> [How to complete this task] Each line of the material should be set down exactly. Pictures are not part of the copy.
#####
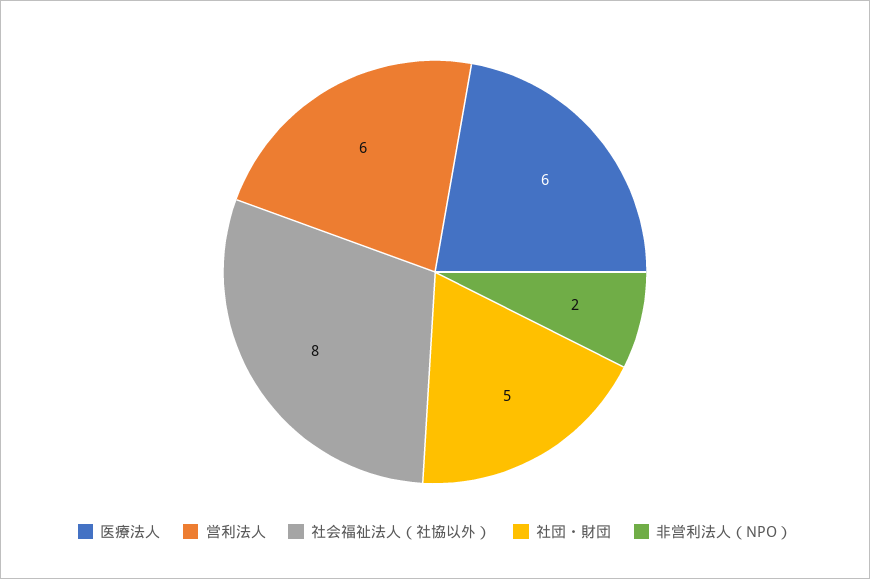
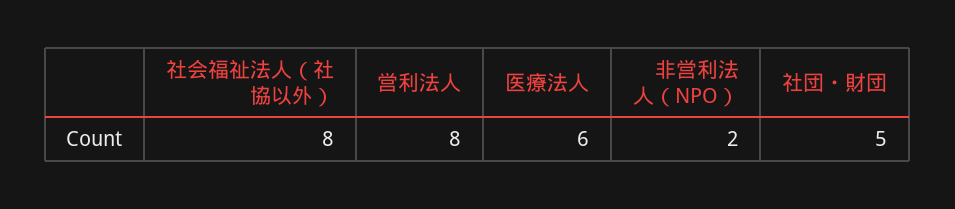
  {
    "医療法人": 6,
-   "営利法人": 6,
+   "営利法人": 8,
    "社会福祉法人（社協以外）": 8,
    "社団・財団": 5,
    "非営利法人（NPO）": 2
  }

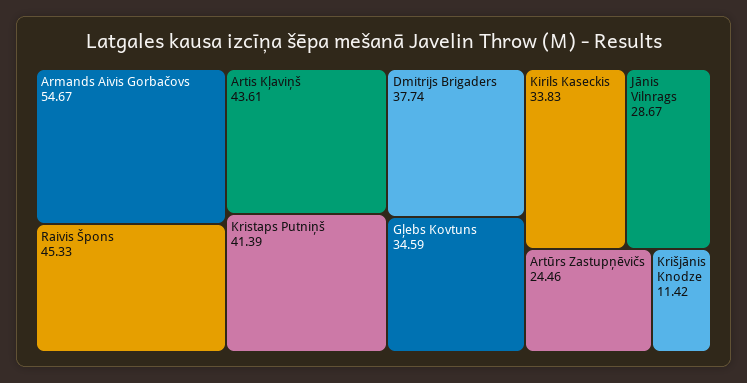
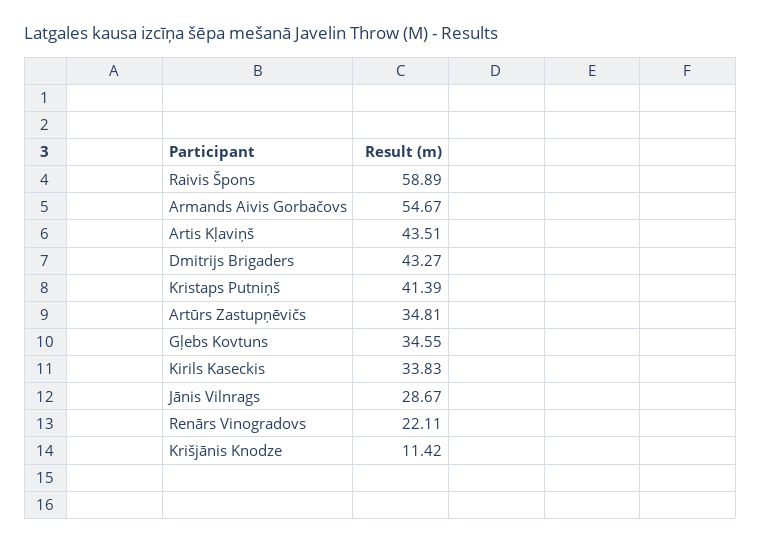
  {
    "Armands Aivis Gorbačovs": 54.67,
-   "Raivis Špons": 45.33,
+   "Raivis Špons": 58.89,
-   "Artis Kļaviņš": 43.61,
+   "Artis Kļaviņš": 43.51,
    "Kristaps Putniņš": 41.39,
-   "Dmitrijs Brigaders": 37.74,
+   "Dmitrijs Brigaders": 43.27,
-   "Gļebs Kovtuns": 34.59,
+   "Gļebs Kovtuns": 34.55,
    "Kirils Kaseckis": 33.83,
    "Jānis Vilnrags": 28.67,
-   "Artūrs Zastupņēvičs": 24.46,
+   "Artūrs Zastupņēvičs": 34.81,
-   "Krišjānis Knodze": 11.42
+   "Krišjānis Knodze": 11.42,
+   "Renārs Vinogradovs": 22.11
  }

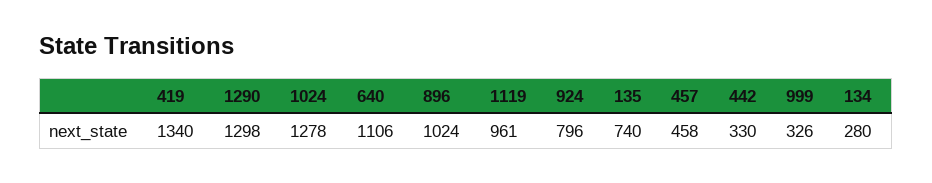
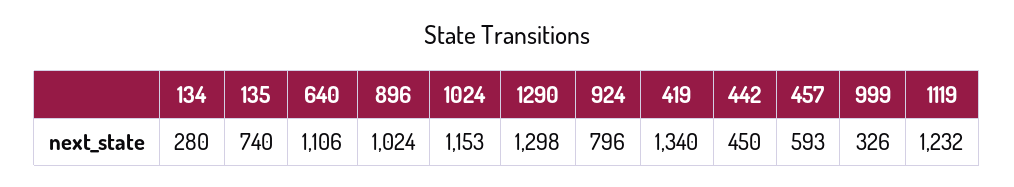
  {
    "419": 1340,
    "1290": 1298,
-   "1024": 1278,
+   "1024": 1153,
    "640": 1106,
    "896": 1024,
-   "1119": 961,
+   "1119": 1232,
    "924": 796,
    "135": 740,
-   "457": 458,
+   "457": 593,
-   "442": 330,
+   "442": 450,
    "999": 326,
    "134": 280
  }

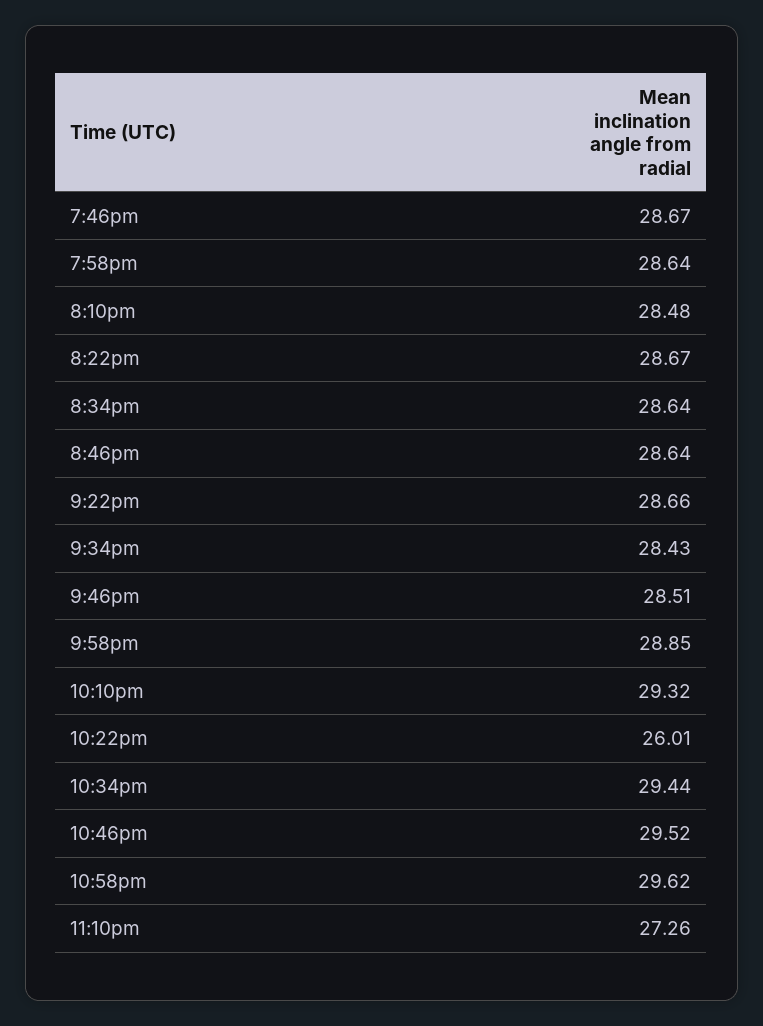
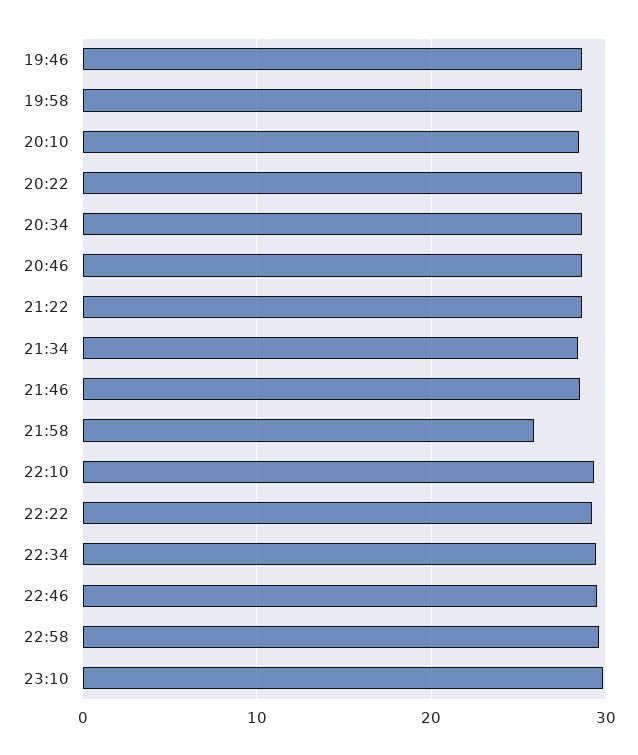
  {
    "7:46pm": 28.67,
    "7:58pm": 28.64,
    "8:10pm": 28.48,
    "8:22pm": 28.67,
    "8:34pm": 28.64,
    "8:46pm": 28.64,
    "9:22pm": 28.66,
    "9:34pm": 28.43,
    "9:46pm": 28.51,
-   "9:58pm": 28.85,
+   "9:58pm": 26,
    "10:10pm": 29.32,
-   "10:22pm": 26.01,
+   "10:22pm": 29,
    "10:34pm": 29.44,
    "10:46pm": 29.52,
    "10:58pm": 29.62,
-   "11:10pm": 27.26
+   "11:10pm": 30
  }

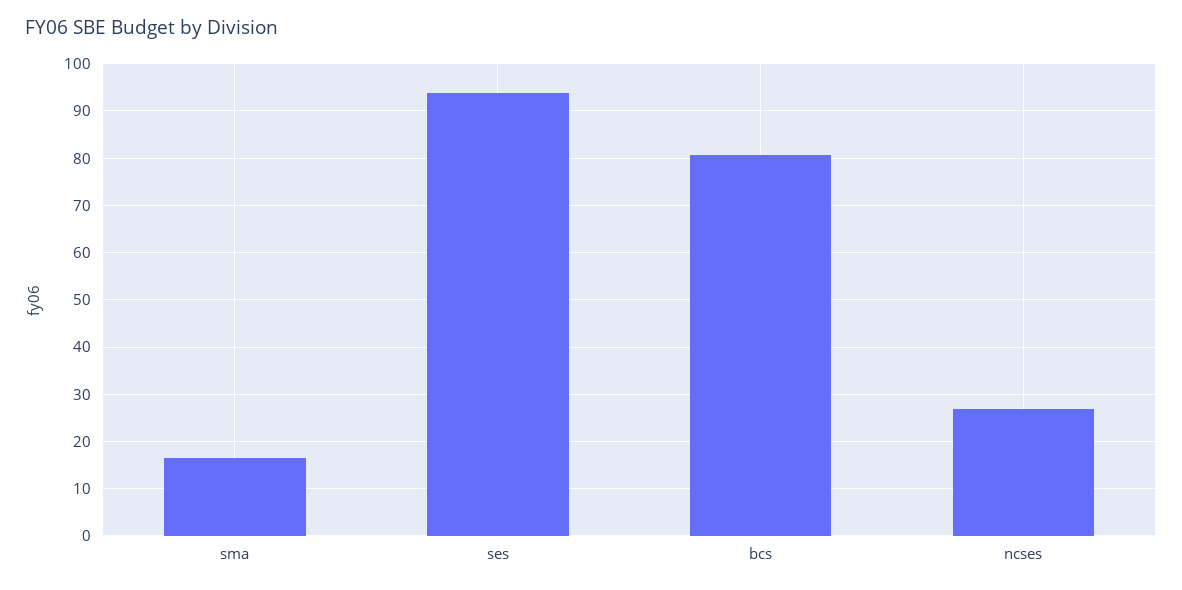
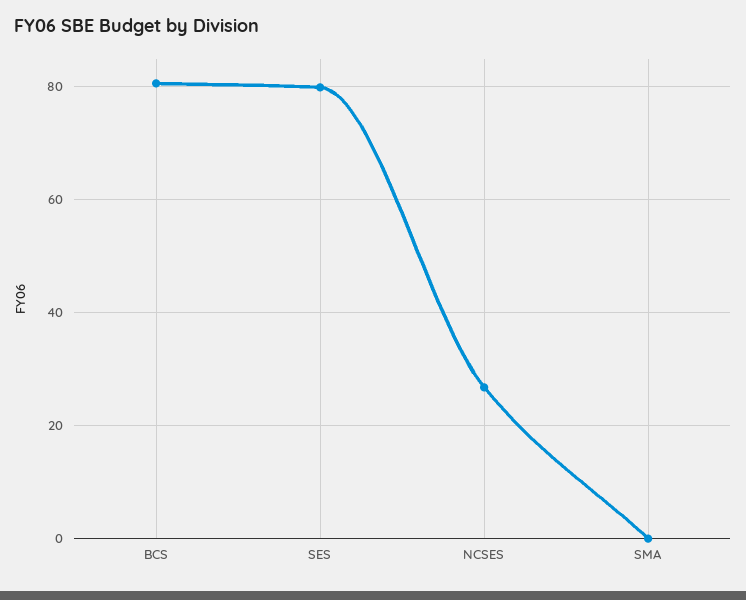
  {
-   "sma": 16,
+   "sma": 0,
-   "ses": 94,
+   "ses": 80,
    "bcs": 80,
    "ncses": 26
  }

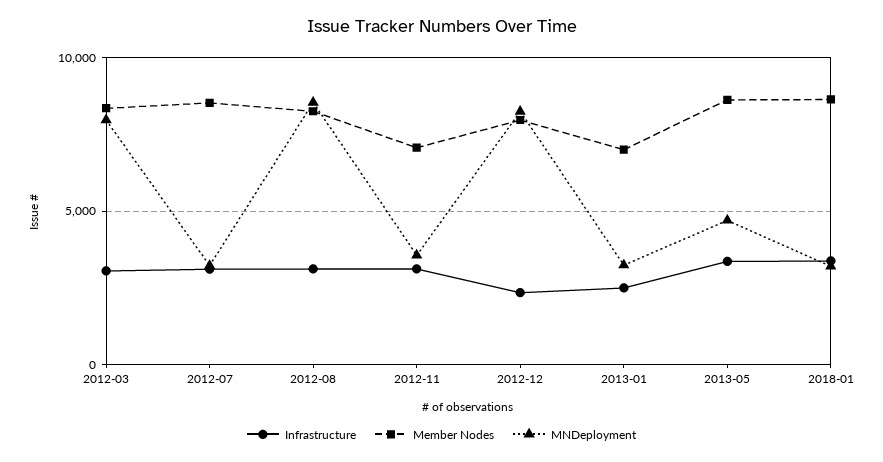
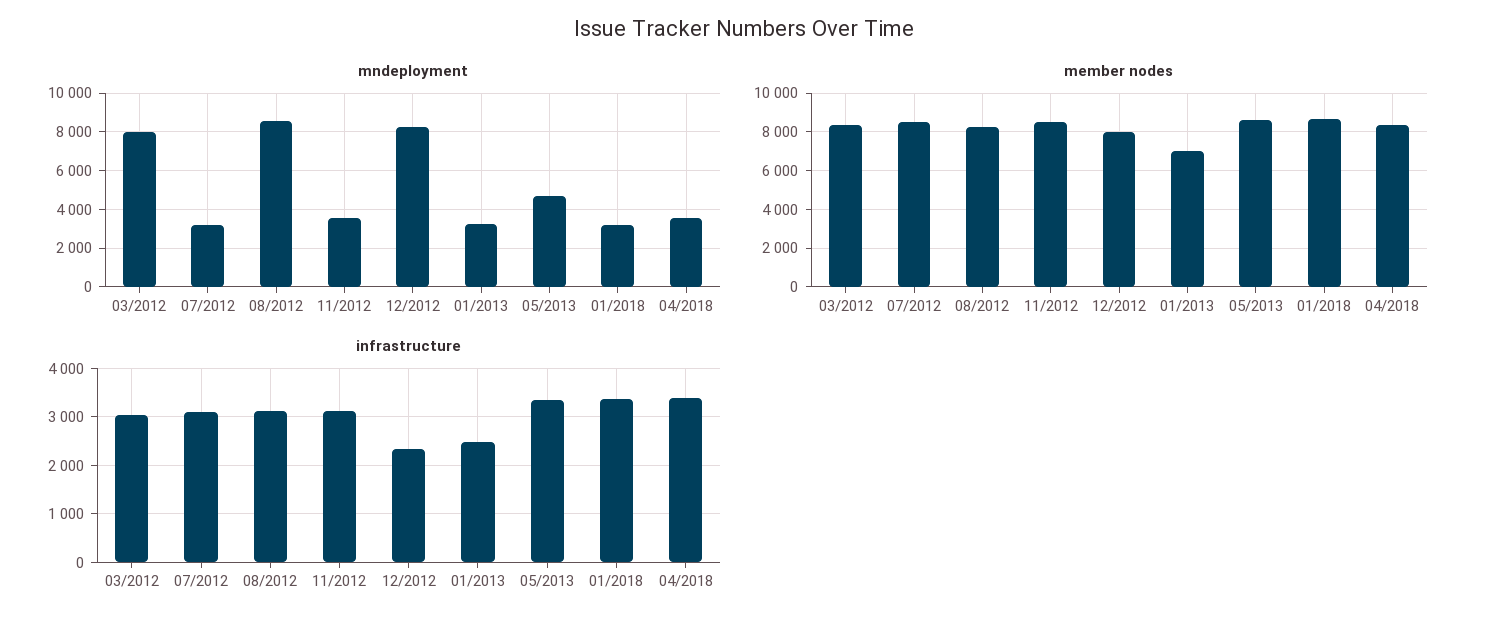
  {
    "Infrastructure": {
      "2012-03": 3000,
      "2012-07": 3200,
      "2012-08": 3200,
      "2012-11": 3200,
      "2012-12": 2400,
      "2013-01": 2400,
      "2013-05": 3400,
-     "2018-01": 3400
+     "2018-01": 3400,
+     "04/2018": 3400
    },
    "Member Nodes": {
      "2012-03": 8500,
      "2012-07": 8500,
      "2012-08": 8500,
-     "2012-11": 7000,
+     "2012-11": 8500,
      "2012-12": 8000,
      "2013-01": 7000,
      "2013-05": 8500,
-     "2018-01": 8500
+     "2018-01": 8500,
+     "04/2018": 8500
    },
    "MNDeployment": {
      "2012-03": 8000,
      "2012-07": 3000,
      "2012-08": 8500,
      "2012-11": 3500,
      "2012-12": 8500,
      "2013-01": 3000,
      "2013-05": 4500,
-     "2018-01": 3000
+     "2018-01": 3000,
+     "04/2018": 3500
    }
  }

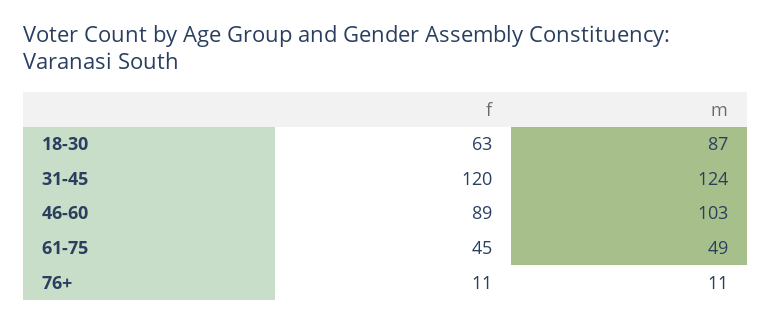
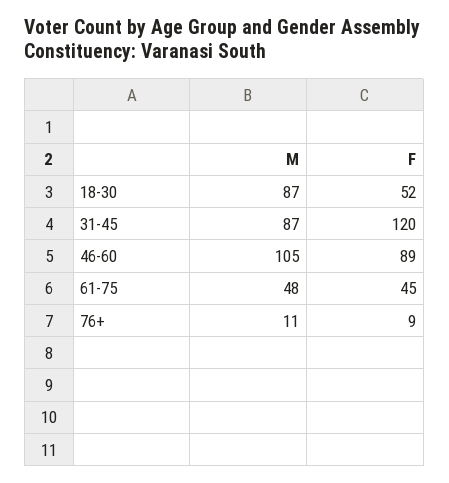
  {
    "f": {
-     "18-30": 63,
+     "18-30": 52,
      "31-45": 120,
      "46-60": 89,
      "61-75": 45,
-     "76+": 11
+     "76+": 9
    },
    "m": {
      "18-30": 87,
-     "31-45": 124,
+     "31-45": 87,
-     "46-60": 103,
+     "46-60": 105,
-     "61-75": 49,
+     "61-75": 48,
      "76+": 11
    }
  }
#####
> [Your response]
  {
    "医療法人": 6,
-   "営利法人": 6,
+   "営利法人": 8,
    "社会福祉法人（社協以外）": 8,
    "社団・財団": 5,
    "非営利法人（NPO）": 2
  }

  {
    "Armands Aivis Gorbačovs": 54.67,
-   "Raivis Špons": 45.33,
+   "Raivis Špons": 58.89,
-   "Artis Kļaviņš": 43.61,
+   "Artis Kļaviņš": 43.51,
    "Kristaps Putniņš": 41.39,
-   "Dmitrijs Brigaders": 37.74,
+   "Dmitrijs Brigaders": 43.27,
-   "Gļebs Kovtuns": 34.59,
+   "Gļebs Kovtuns": 34.55,
    "Kirils Kaseckis": 33.83,
    "Jānis Vilnrags": 28.67,
-   "Artūrs Zastupņēvičs": 24.46,
+   "Artūrs Zastupņēvičs": 34.81,
-   "Krišjānis Knodze": 11.42
+   "Krišjānis Knodze": 11.42,
+   "Renārs Vinogradovs": 22.11
  }

  {
    "419": 1340,
    "1290": 1298,
-   "1024": 1278,
+   "1024": 1153,
    "640": 1106,
    "896": 1024,
-   "1119": 961,
+   "1119": 1232,
    "924": 796,
    "135": 740,
-   "457": 458,
+   "457": 593,
-   "442": 330,
+   "442": 450,
    "999": 326,
    "134": 280
  }

  {
    "7:46pm": 28.67,
    "7:58pm": 28.64,
    "8:10pm": 28.48,
    "8:22pm": 28.67,
    "8:34pm": 28.64,
    "8:46pm": 28.64,
    "9:22pm": 28.66,
    "9:34pm": 28.43,
    "9:46pm": 28.51,
-   "9:58pm": 28.85,
+   "9:58pm": 26,
    "10:10pm": 29.32,
-   "10:22pm": 26.01,
+   "10:22pm": 29,
    "10:34pm": 29.44,
    "10:46pm": 29.52,
    "10:58pm": 29.62,
-   "11:10pm": 27.26
+   "11:10pm": 30
  }

  {
-   "sma": 16,
+   "sma": 0,
-   "ses": 94,
+   "ses": 80,
    "bcs": 80,
    "ncses": 26
  }

  {
    "Infrastructure": {
      "2012-03": 3000,
      "2012-07": 3200,
      "2012-08": 3200,
      "2012-11": 3200,
      "2012-12": 2400,
      "2013-01": 2400,
      "2013-05": 3400,
-     "2018-01": 3400
+     "2018-01": 3400,
+     "04/2018": 3400
    },
    "Member Nodes": {
      "2012-03": 8500,
      "2012-07": 8500,
      "2012-08": 8500,
-     "2012-11": 7000,
+     "2012-11": 8500,
      "2012-12": 8000,
      "2013-01": 7000,
      "2013-05": 8500,
-     "2018-01": 8500
+     "2018-01": 8500,
+     "04/2018": 8500
    },
    "MNDeployment": {
      "2012-03": 8000,
      "2012-07": 3000,
      "2012-08": 8500,
      "2012-11": 3500,
      "2012-12": 8500,
      "2013-01": 3000,
      "2013-05": 4500,
-     "2018-01": 3000
+     "2018-01": 3000,
+     "04/2018": 3500
    }
  }

  {
    "f": {
-     "18-30": 63,
+     "18-30": 52,
      "31-45": 120,
      "46-60": 89,
      "61-75": 45,
-     "76+": 11
+     "76+": 9
    },
    "m": {
      "18-30": 87,
-     "31-45": 124,
+     "31-45": 87,
-     "46-60": 103,
+     "46-60": 105,
-     "61-75": 49,
+     "61-75": 48,
      "76+": 11
    }
  }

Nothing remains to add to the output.